(Work instructions):
Your task is to copy every line of the records below that contains "Förderung".

(Dataset excerpts):
- - - -

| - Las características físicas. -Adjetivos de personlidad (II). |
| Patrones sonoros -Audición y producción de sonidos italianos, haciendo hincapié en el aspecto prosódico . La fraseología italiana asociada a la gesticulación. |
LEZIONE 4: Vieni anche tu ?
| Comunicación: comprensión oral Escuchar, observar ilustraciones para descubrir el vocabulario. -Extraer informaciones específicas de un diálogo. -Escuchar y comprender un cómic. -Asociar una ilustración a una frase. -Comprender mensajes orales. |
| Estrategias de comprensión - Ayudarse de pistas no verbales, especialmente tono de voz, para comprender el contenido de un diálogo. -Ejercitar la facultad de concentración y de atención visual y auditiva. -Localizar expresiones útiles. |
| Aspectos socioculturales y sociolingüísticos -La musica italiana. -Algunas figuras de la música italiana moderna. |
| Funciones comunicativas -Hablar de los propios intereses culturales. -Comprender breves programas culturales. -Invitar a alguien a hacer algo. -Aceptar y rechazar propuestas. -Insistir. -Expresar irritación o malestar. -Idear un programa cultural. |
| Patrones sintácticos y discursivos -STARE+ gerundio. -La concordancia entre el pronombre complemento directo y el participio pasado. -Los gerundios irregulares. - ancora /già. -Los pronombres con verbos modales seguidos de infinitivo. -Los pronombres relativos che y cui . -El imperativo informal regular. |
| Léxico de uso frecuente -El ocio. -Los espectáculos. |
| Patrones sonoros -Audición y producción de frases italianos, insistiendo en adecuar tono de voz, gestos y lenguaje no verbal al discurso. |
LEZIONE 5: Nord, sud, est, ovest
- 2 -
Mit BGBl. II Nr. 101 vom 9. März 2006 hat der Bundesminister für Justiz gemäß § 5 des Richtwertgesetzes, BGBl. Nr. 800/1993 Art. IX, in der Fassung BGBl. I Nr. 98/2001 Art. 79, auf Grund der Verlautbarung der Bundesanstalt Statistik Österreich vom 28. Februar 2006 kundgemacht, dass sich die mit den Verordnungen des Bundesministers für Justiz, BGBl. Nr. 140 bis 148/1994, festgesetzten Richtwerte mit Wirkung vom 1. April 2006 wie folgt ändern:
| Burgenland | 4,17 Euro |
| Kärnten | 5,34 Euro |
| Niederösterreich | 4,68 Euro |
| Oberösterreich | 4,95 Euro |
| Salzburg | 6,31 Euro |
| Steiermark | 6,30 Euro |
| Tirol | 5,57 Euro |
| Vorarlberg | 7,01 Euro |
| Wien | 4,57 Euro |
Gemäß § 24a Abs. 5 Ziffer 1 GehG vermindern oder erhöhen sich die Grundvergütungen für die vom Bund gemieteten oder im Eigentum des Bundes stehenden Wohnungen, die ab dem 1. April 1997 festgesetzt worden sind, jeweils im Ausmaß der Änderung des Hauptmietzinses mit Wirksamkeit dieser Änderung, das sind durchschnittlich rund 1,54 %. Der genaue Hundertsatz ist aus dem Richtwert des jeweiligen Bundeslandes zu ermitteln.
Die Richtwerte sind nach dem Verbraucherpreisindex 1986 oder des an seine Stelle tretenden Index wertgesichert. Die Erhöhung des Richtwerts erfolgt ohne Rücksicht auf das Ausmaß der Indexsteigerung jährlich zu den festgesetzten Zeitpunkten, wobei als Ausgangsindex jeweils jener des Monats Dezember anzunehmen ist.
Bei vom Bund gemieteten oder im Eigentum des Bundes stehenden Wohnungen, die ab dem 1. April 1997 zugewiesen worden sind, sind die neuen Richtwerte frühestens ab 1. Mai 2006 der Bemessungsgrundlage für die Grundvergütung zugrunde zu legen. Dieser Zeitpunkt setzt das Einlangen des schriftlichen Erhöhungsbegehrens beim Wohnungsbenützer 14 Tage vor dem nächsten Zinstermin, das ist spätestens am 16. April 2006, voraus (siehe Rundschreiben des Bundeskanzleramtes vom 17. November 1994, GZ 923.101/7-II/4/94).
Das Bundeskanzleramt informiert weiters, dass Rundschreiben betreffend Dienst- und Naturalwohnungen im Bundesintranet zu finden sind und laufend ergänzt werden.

- - - -

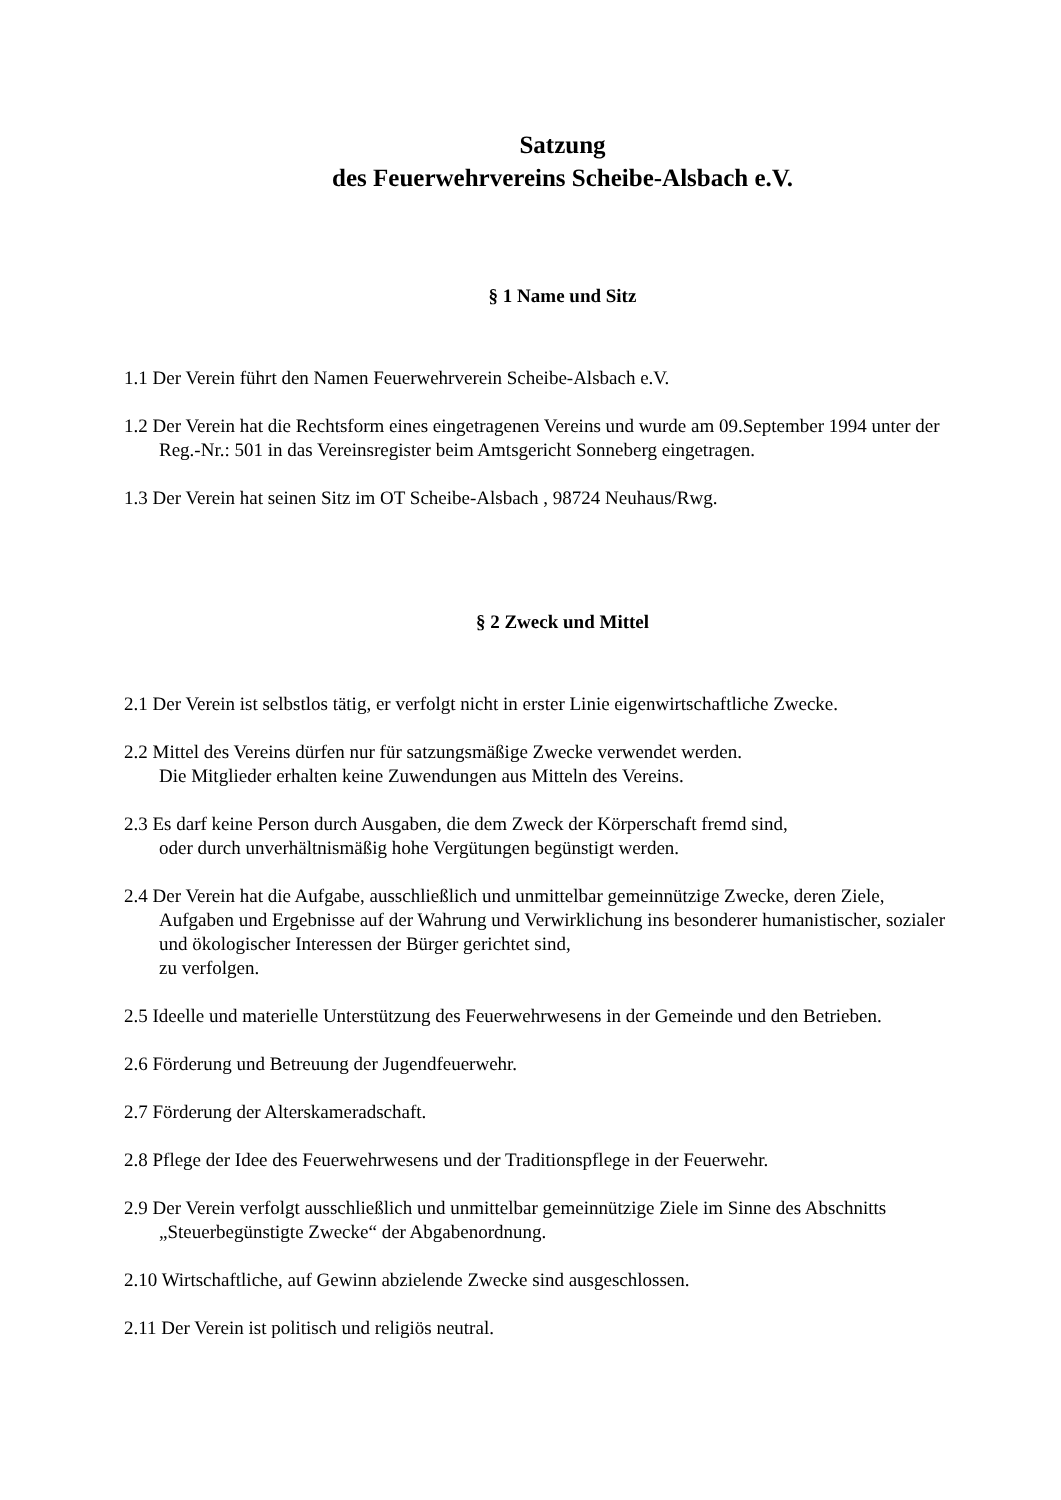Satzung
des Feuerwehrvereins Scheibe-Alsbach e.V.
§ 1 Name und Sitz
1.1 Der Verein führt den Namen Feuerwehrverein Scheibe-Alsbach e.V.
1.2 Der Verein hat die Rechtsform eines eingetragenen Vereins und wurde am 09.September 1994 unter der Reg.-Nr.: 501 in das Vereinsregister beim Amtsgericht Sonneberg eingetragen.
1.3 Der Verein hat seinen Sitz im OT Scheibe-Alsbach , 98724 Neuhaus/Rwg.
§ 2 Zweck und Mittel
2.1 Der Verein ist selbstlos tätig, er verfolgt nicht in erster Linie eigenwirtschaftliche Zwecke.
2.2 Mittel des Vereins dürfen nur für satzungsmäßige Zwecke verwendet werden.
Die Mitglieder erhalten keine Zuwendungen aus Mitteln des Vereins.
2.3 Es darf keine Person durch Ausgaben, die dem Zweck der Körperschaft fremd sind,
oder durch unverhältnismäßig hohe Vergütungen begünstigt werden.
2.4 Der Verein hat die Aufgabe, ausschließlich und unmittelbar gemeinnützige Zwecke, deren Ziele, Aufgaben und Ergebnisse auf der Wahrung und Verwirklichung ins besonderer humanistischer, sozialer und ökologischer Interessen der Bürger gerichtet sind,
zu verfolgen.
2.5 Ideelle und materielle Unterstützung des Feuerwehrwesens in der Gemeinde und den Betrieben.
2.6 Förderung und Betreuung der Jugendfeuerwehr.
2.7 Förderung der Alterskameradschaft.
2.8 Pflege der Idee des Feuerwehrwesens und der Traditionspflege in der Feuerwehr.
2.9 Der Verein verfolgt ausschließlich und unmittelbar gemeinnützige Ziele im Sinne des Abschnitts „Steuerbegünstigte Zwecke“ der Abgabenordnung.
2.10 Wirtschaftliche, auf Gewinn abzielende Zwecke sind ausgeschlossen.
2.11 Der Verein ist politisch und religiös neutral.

- - - -

(Expected output):
2.6 Förderung und Betreuung der Jugendfeuerwehr.
2.7 Förderung der Alterskameradschaft.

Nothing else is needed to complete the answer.